AMICUS BRIEF – Georgia POTUS Eligibility Cases.

[UPDATED: 1:23 PM – SCRIBD download for Amicus Brief.]

This morning, I filed an AMICUS BRIEF in the Georgia POTUS eligibility cases. The brief complies with all Rules and procedures of the Administrative Court.  The brief is 54 pages, and the appendix is 155 pages. The Rules of Court require attachment to the brief of all legal authorities, other than those issued by the federal government, or the State of Georgia. There’s some very esoteric law attached thereto.

I seriously urge everyone to familiarize themselves with Lord Coke’s Report from Calvin’s Case, as well as Chancellor Ellesmere’s argument, also in Calvin’s Case, for this is the true common law genesis of jus soli subjection, which happens to be a uniquely Christian tenet of law that has been completely misunderstood in this country for too long now.
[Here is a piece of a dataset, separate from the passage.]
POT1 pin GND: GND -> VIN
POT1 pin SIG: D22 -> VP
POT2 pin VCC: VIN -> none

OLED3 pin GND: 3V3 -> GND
Calvin’s Case is universally recognized as the common law precedent relating to jus soli, but it is so much more fascinating than you can imagine. And it will forever revolutionize understanding of the words “natural-born”.

This book contains all of the relevant arguments and reports. But the original text of Lord Coke’s Report is the proper starting point. (This document is also in the appendix to my brief.) And here’s another source with slightly modernized English and extras.
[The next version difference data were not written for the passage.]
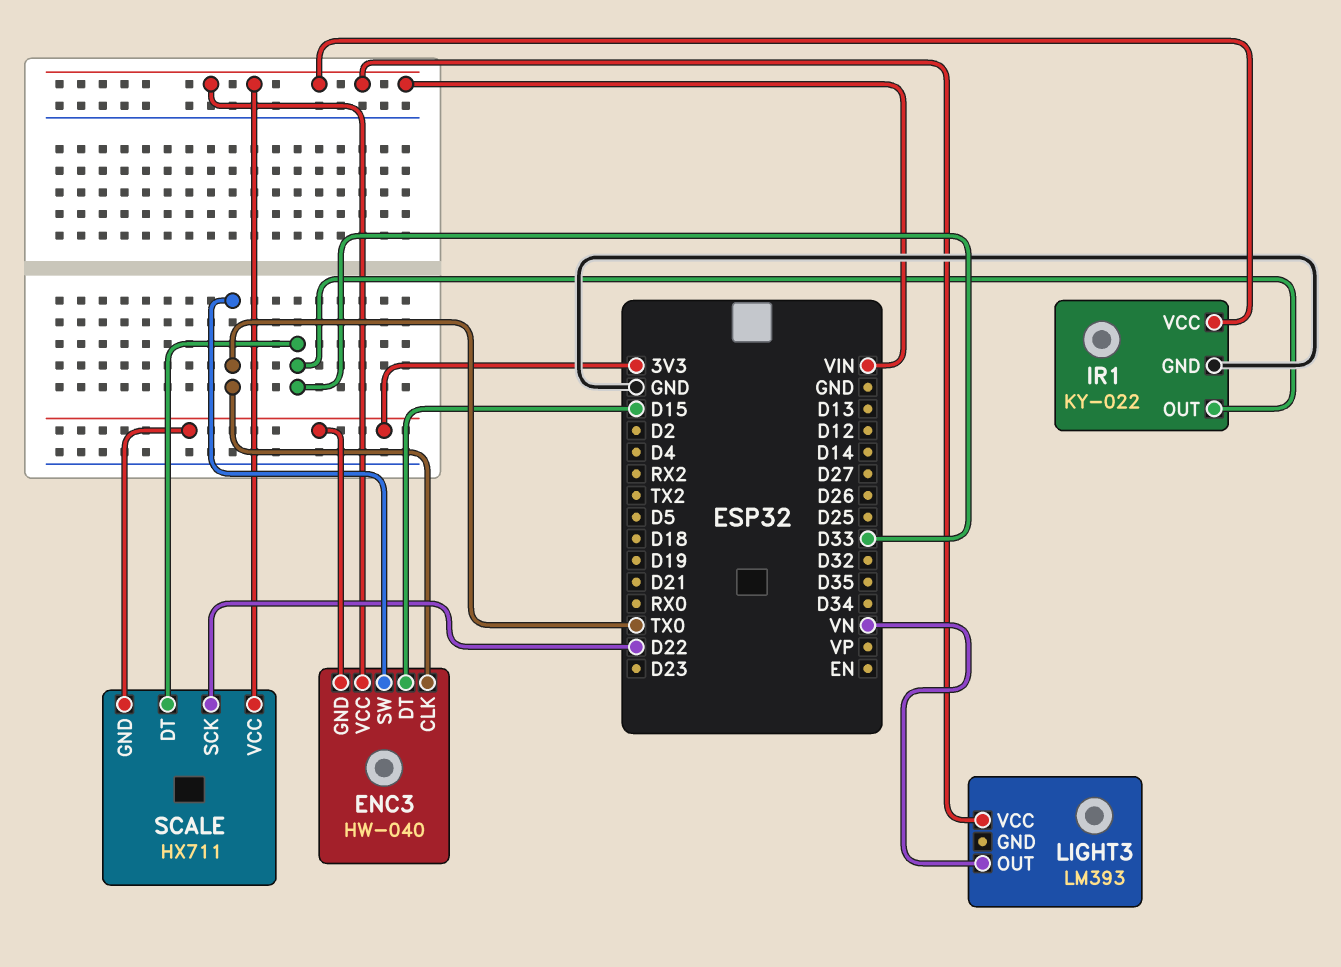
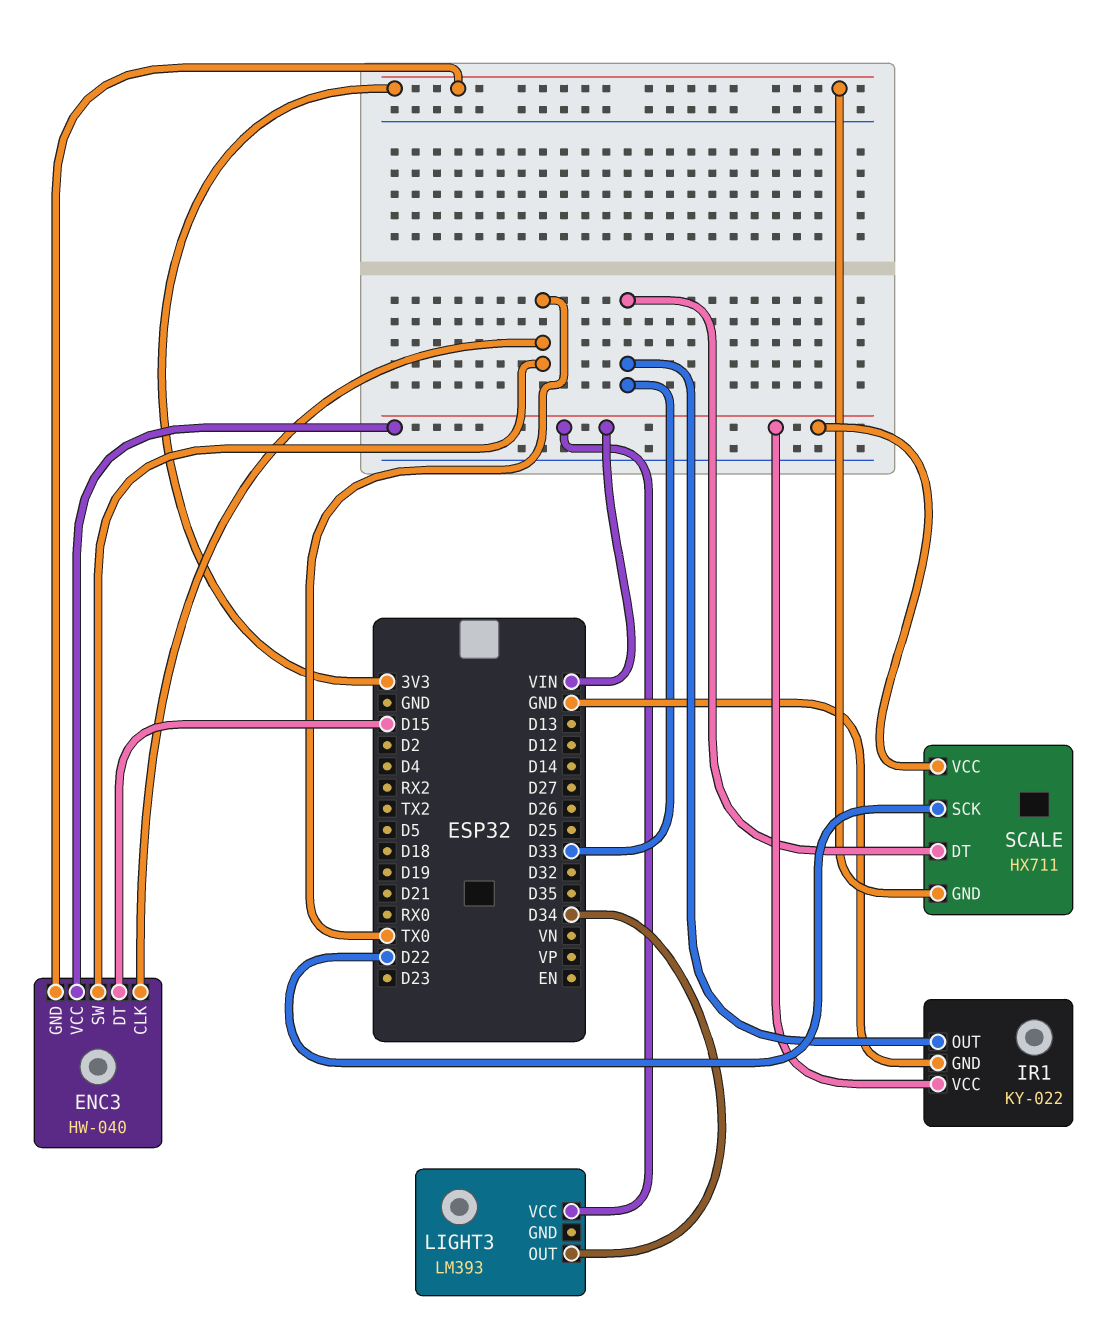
LIGHT3 pin OUT: VN -> D34

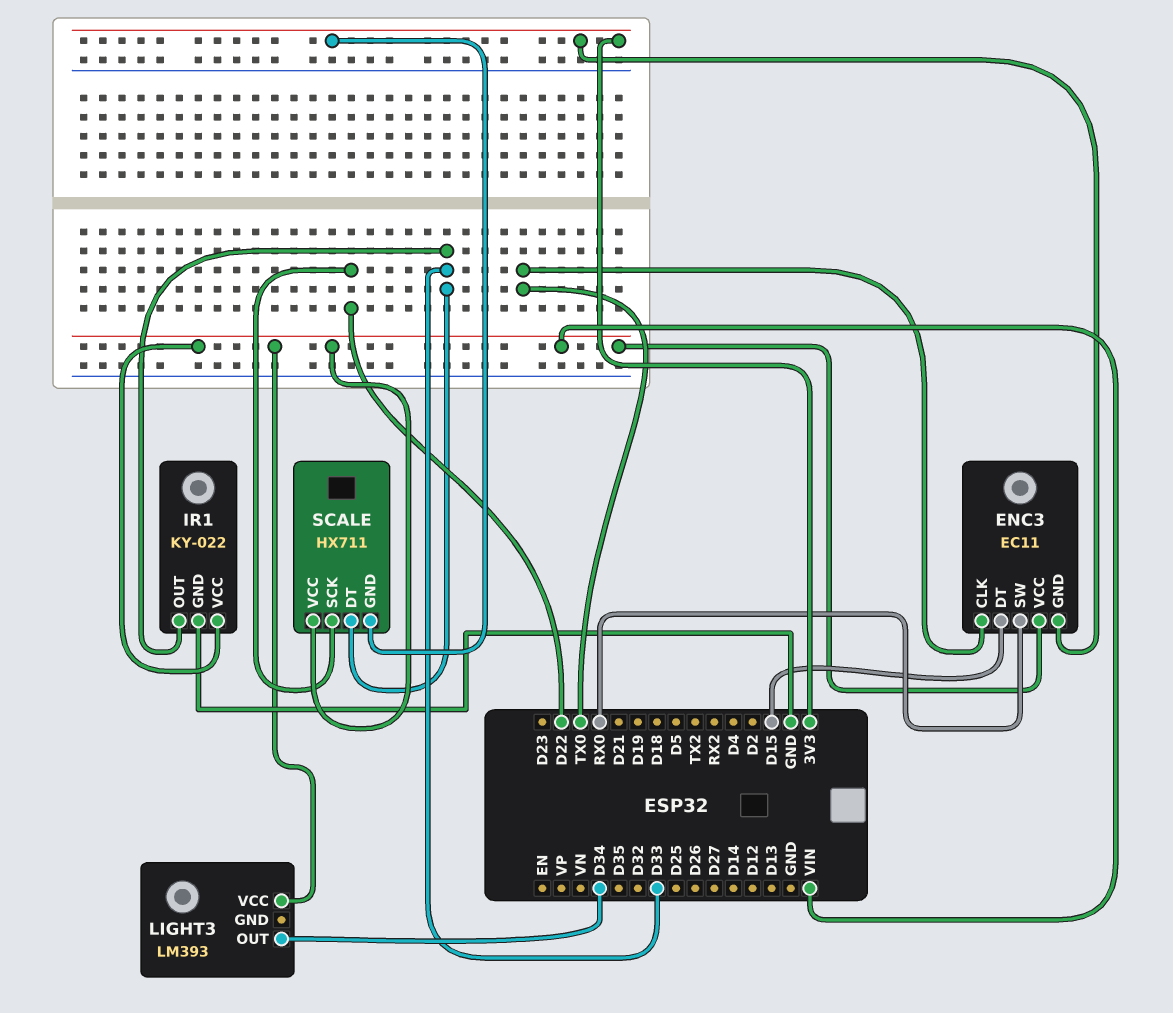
ENC3: HW-040 -> EC11
ENC3 pin SW: TX0 -> RX0

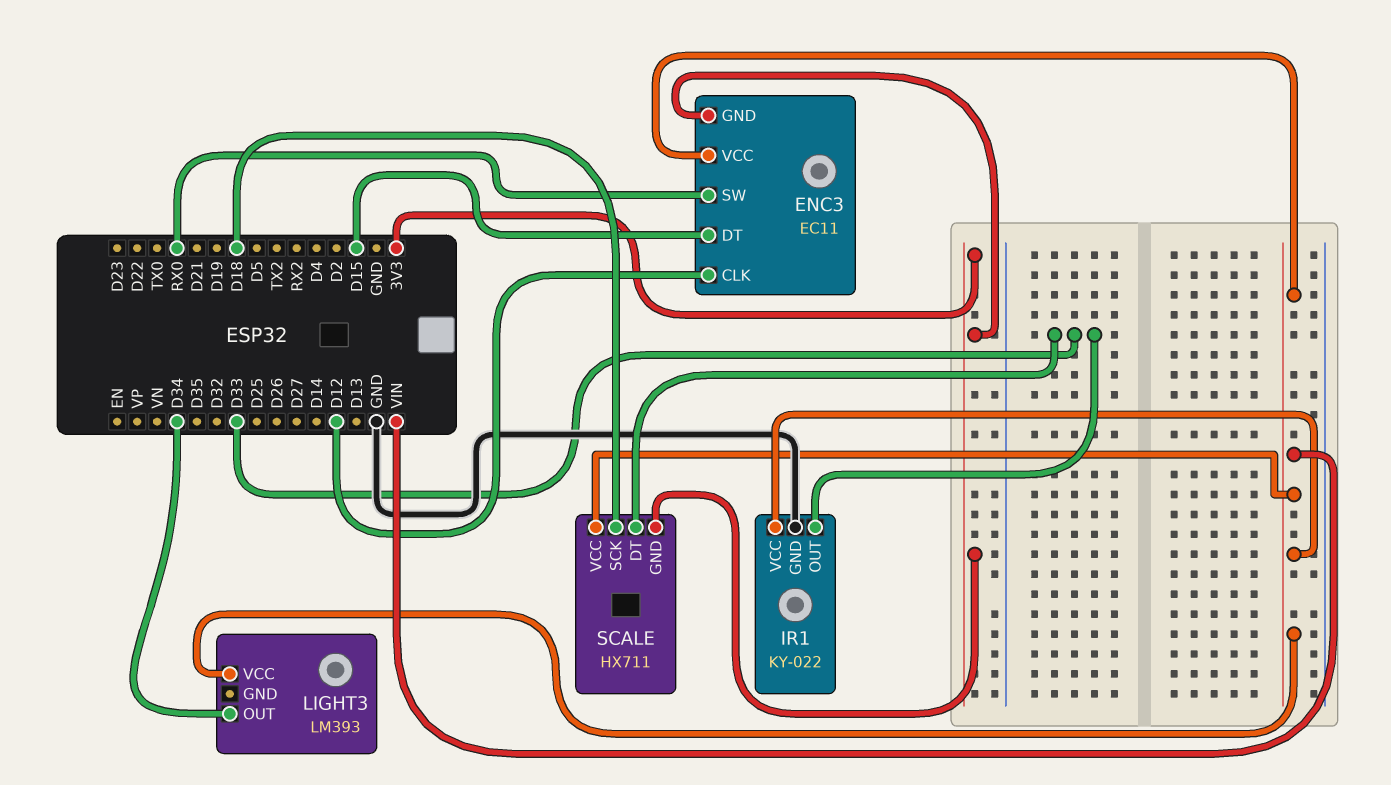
ENC3 pin CLK: TX0 -> D12
SCALE pin SCK: D22 -> D18

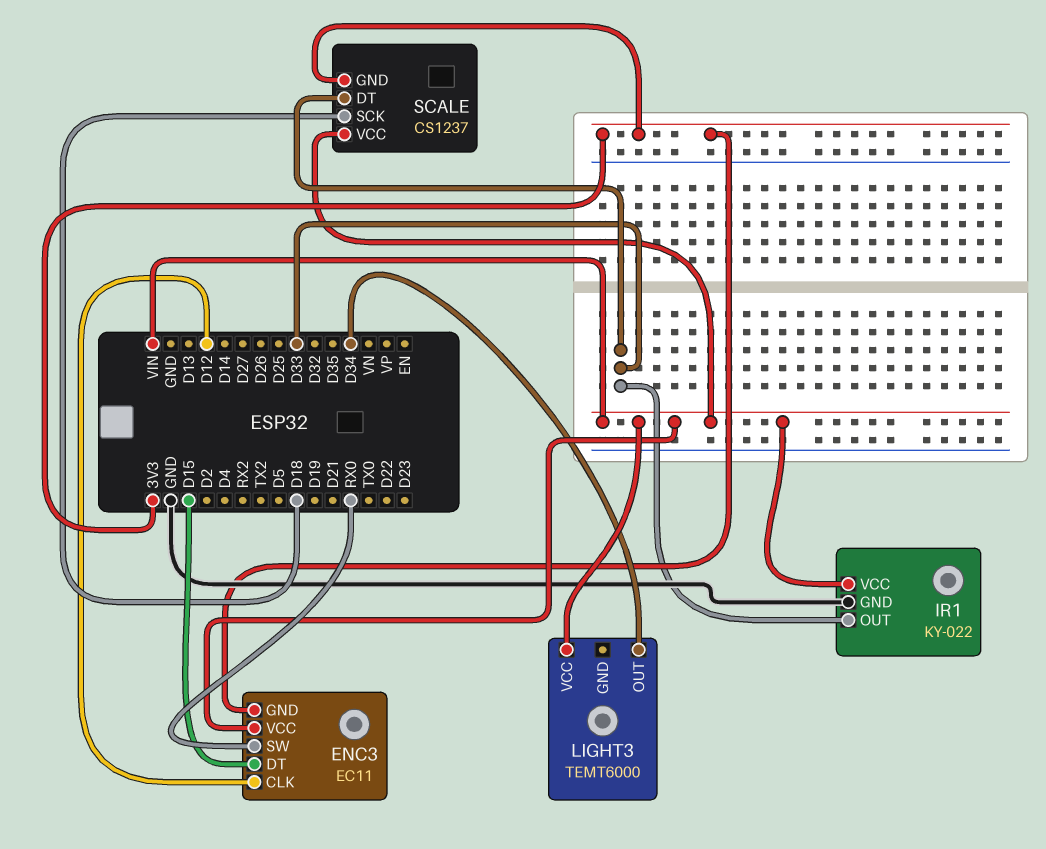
LIGHT3: LM393 -> TEMT6000
SCALE: HX711 -> CS1237

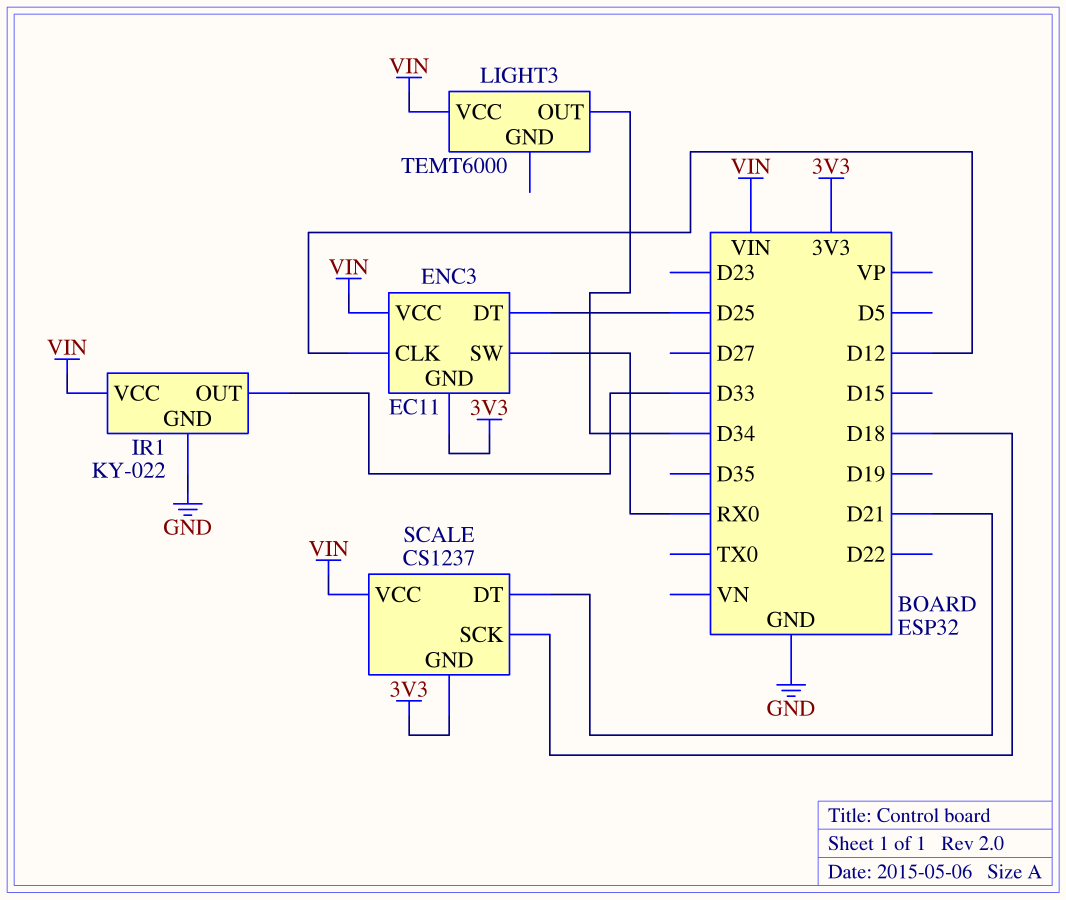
ENC3 pin DT: D15 -> D25
SCALE pin DT: D33 -> D21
You may download the AMICUS BRIEF here.

Leo Donofrio, Esq.

[See commenting rules here.]


4 Responses to “AMICUS BRIEF – Georgia POTUS Eligibility Cases.”
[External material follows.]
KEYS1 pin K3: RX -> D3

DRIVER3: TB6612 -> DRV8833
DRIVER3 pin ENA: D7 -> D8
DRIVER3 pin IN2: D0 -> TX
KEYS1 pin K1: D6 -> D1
  1. naturalborncitizen Says:

    There’s one substantive typo in the procedural history… hearing set for Jan. 26, 2012, not 2011. Whoops. The court has been notified and I was told by the clerk not to worry about.

    There are a couple of other minor typos, but nothing substantive… missing quotation mark here, extra space there… not bad for having no sleep in 40 hours. 🙂

    I have one more essay on all of this to come… then, I think, and pray… that I am done with this issue.

    My feature film was invited to a very cool film festival and Im going to be giving all of my attention to artistic endeavors going forward.

    Warm regards, peace and love to all, enemies and friends. I mean that. Love is the answer, people.


  2. naturalborncitizen Says:

    Regarding the page count, I was informed by the court clerk that since the Amicus Brief was not a filing by a party, there was no page restriction. The court has accepted the brief and may do with it as it pleases.

    Furthermore, please understand the nature of an Amicus Brief. It means “friend of the court”. Again, I am not representing any of the parties. And the Court is not required to place any weight on the brief, or to even read it at all. This is the nature of an amicus brief.

    I have no illusions one way or the other about the relevance of my work to the court. But they have accepted it, and there is no problem with the page count.

    I repeat, the brief has not been filed on behalf of a party.



  3. naturalborncitizen Says:

    SCRIBD download link.

  4. naturalborncitizen Says:

    I have been asked to clarify pg. 19 of the Amicus Brief:

    “Since the common law application of jus soli requires, as its basis of power, submission to Christ, the framers could not have intended to incorporate the jus soli element of natural allegiance into Article 2, Section 1. Therefore, it begins to look more and more likely that the specific intention of the natural-born citizen clause was to require both, jus soli, and, jus sanguinis.”

    It’s the “natural allegiance” aspect of jus soli which is not incorporated into A2, S1. This is why simple birth on U.S. soil is not enough to make one a natural-born citizen. The words “natural born”, in “natural-born subject”, cannot be synonymous with the words “natural born”, in A2, S1.

    Since naturalization statutes have always been necessary to create citizenship for those born abroad to citizen parents, we know that birth on U.S. soil was required to be a natural-born citizen, but the “natural” part of that phrase must come from a source other than the English common law, as it relates to natural allegiance, owed via birth within the power of the King as God’s monarch on Earth, as that power emanates throughout his realms (jus soli).

    Jus sanguinis allegiance, as recognized by the nomenclature of the English common law, is initiated through the blood of one’s parents, which is related to the science of nature, as was discussed in Bacon v. Bacon.

    The non-denominational Law of Nations definition of “natural-born citizen” requires both jus soli and jus sanguinis, which makes sense under international law, as to a chief executive, so that there is a singular and undivided allegiance from birth, so that conflicts as to treason and treaties would be avoided. Avoiding, and/or settling, such entanglements is the very purpose of international law, aka the Law of Nations.

    Minor v. Happersett, 88 U.S. 162 (1874), adopted a definition of natural-born citizen that requires birth in the country (jus soil) to citizen parents (jus sanguinis).